From the cheapest seats, far removed from the National Cathedral, the chatter on socials was all a-twitter (or would it be all an-X?), about Bishop Mariann Budde speaking to the re-president, aka 45/47. She spoke from her heart, not for herself, but for those who have the fewest advantages and who are the most economically and socially vulnerable.
It made 45/47 uncomfy in his hard church chair. The attention was not the sort that he required. Because he was not praised, the bishop displeased him. She asked for mercy for those who have no voice, and so he pronounced the service bad and not exciting. He wants an apology.
45/47 is predictable, so it was no surprise to see his standard expressions on full display: glancing around to check the “temperature” of the room, sleepy boredom, and menace like we saw in his mugshot and in his presidential portrait.
The people of most interest to me, though, were JV Dance and his wife. Yes, the misspelling is intentional. He’s “JV” because he’s not the varsity player he wishes to be, and he’s “Dance” because he did a mighty big two-step a few years ago to get into 45/47’s good graces.
And there he was in all his JV splendor, listening to the bishop describe the fear of migrants as he sat between two women: one an immigrant, and the other, his wife, the child of an immigrant. What a pained expression he wore! Not because he felt the plight of those that the bishop described. No, he was indignant. Dance’s brow looked like it had just been planted in rows of potatoes. His cheeks were puffed full of indignation, and the thought bubbles wrote themselves.
“Come on!” said one.
“This is ridiculous,” said another.
“Are you kidding me?” said yet another.
And finally: “I’m a Catholic, and I should not have to listen to a woman in a pulpit.”
Turning to his wife, Usha, he muttered, and I am putting words into his whispers, yes, but surely it went something like: “I’m sorry you have to hear this, dear.”
But Usha was transfixed by the bishop’s words or maybe she just wanted to put some distance between her body, which was still and engaged, and her husband’s, which was poised for revolt.
Usha is Buddhist, but JV, by his own admission, drags her and their children to mass with him. Maybe this was the first time she’d heard concern for the dispossessed and disenfranchised. Maybe she thought the bishop was onto something. Maybe she had a chance to hear the gospel as the good news it is meant to be.
Afterward, the CINOs (Christians-in-Name-Only) raged loudly about the bishop’s entreaty. How dare she? Entirely inappropriate to talk about to the president about “those people” in a church! Blasphemy!
45/47 said, “She brought her church into the World [sic] of politics in a very ungracious way.” First, it’s not her church. Bishop Budde serves the church.
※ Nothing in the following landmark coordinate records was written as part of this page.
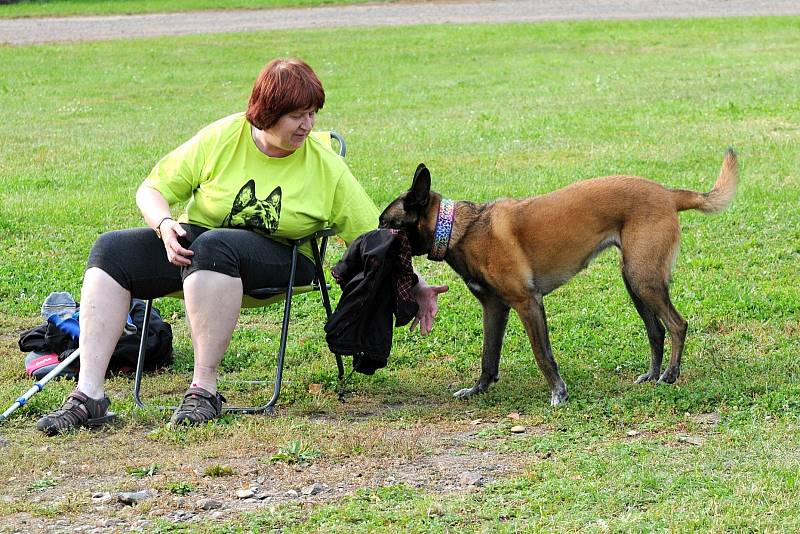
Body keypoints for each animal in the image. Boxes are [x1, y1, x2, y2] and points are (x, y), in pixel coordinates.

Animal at [380, 149, 736, 404]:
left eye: (386, 223)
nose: (369, 240)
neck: (460, 229)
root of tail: (667, 193)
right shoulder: (495, 309)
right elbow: (488, 357)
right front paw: (477, 389)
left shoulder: (528, 303)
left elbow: (543, 355)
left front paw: (558, 393)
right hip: (634, 280)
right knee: (656, 331)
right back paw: (651, 374)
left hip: (643, 279)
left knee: (677, 325)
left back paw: (671, 375)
He can only think in terms of ownership.
Second, his sentence structure reveals an unintended truth. What he surely meant in his criticism was that she brought politics into the church and not the other way around. The church to him is nothing. He wants to be a god, and God’s house refuted his power. The church was only useful when he held a Bible outside of one on a cold January day four years ago. He certainly couldn’t be bothered to put his hand on it as he was sworn in.
The reaction of the re-president to Bishop Budde bespeaks 45/47’s desire for a clear separation between church and state, yet millions of his followers hope that he will marry the two as one. This is a man at odds with his constituents or with himself. Which is it, I wonder?
Joan Zwagerman writes from Storm Lake.